## TAREAS POR REALIZAR:
1. Responde con datos del fragmento sobre la exposición de pintura:
(a) ¿De qué museo procede el cuadro de Turner titulado Paz. Sepelio en el mar?
(b) ¿En qué año pintó Rembrandt Muchacha en la ventana?
(c) ¿Cerca de qué lugar murió el pintor David Wilkie?
2. Indica si cada afirmación concuerda con el fragmento sobre la exposición de pintura y cita las palabras exactas que lo deciden:
(a) El cuadro Paz. Sepelio en el mar data de 1842.
(b) David Wilkie fue enterrado en el puerto de Gibraltar.
(c) Paz. Sepelio en el mar pertenece a la primera etapa de Turner.

## FRAGMENTO PARA LEER:
*-*-*
Enumero algunas de las obras maestras que tienes a tu alcance: Rembrandt, Muchacha en la ventana (1645), Claudio de Lorena, Puerto de mar a la puesta del sol (1639), Nicolás Poussin, Paisaje con calzada romana (1648), Jacob Van Ruysdael, Mar picado junto a un espigón (1652-1655), Jan van de Cappelle, Una calma (1654), Willem van de Velde, Un barco inglés en un temporal tratando de ganar barlovento (1672), Canaletto, El Molo desde el Bacino de San Marcos (1733-1734), Turner, Tormenta de nieve: Aníbal y su ejército cruzando los Alpes (1812), John Constable, El espigón de Yarmouth (1823), Francis Danby, Tema del libro de la revelación (1829), entre otros.
El buque insignia (nunca mejor dicho) de la exposición es el cuadro de Turner, procedente de la Tate Gallery, titulado Paz. Sepelio en el mar (1842). Una obra maestra de la última etapa del pintor y el arquetipo de su visión romántica organizada en torno a la categoría estética de lo sublime. El término expresa, ante todo, la primacía ontológica y el poder absoluto de la Naturaleza sobre una realidad humana disminuida (en las antípodas del antropocentrismo tecnocientífico de nuestros días). Turner ha plasmado en sus lienzos esta idea mediante la representación de  paisajes inabarcables, fenómenos meteorológicos sobrecogedores, efectos atmosféricos insólitos, desastres naturales magnificados o naufragios heroicos.
La obra fue pintada como recuerdo y homenaje póstumo al pintor escocés David Wilkie, muerto el 1 de Junio de 1841 cerca de Gibraltar cuando viajaba a bordo de un vapor que regresaba de Tierra Santa. El puerto inglés fue cerrado por temor al contagio de la peste procedente de Oriente Próximo, por lo que tuvo que recibir sepultura en el mar esa misma noche.
*-*-*
## INFORMACIÓN PROPORCIONADA:
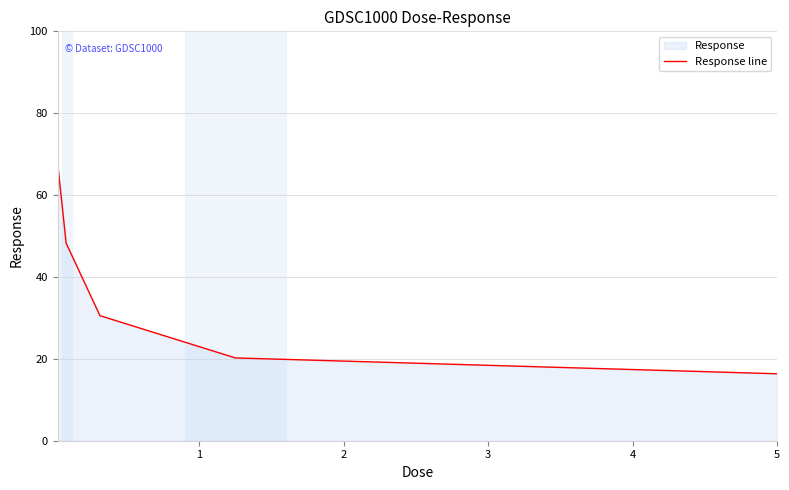

True or false: there are more than 1 points higher than both neighbors.

False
*-*-*
## SOLUCIONES POR TAREA:
1.
(a) De la Tate Gallery.
(b) En 1645.
(c) Cerca de Gibraltar.

2.
(a) Sí: «titulado Paz. Sepelio en el mar (1842)».
(b) No: «tuvo que recibir sepultura en el mar esa misma noche».
(c) No: «Una obra maestra de la última etapa del pintor».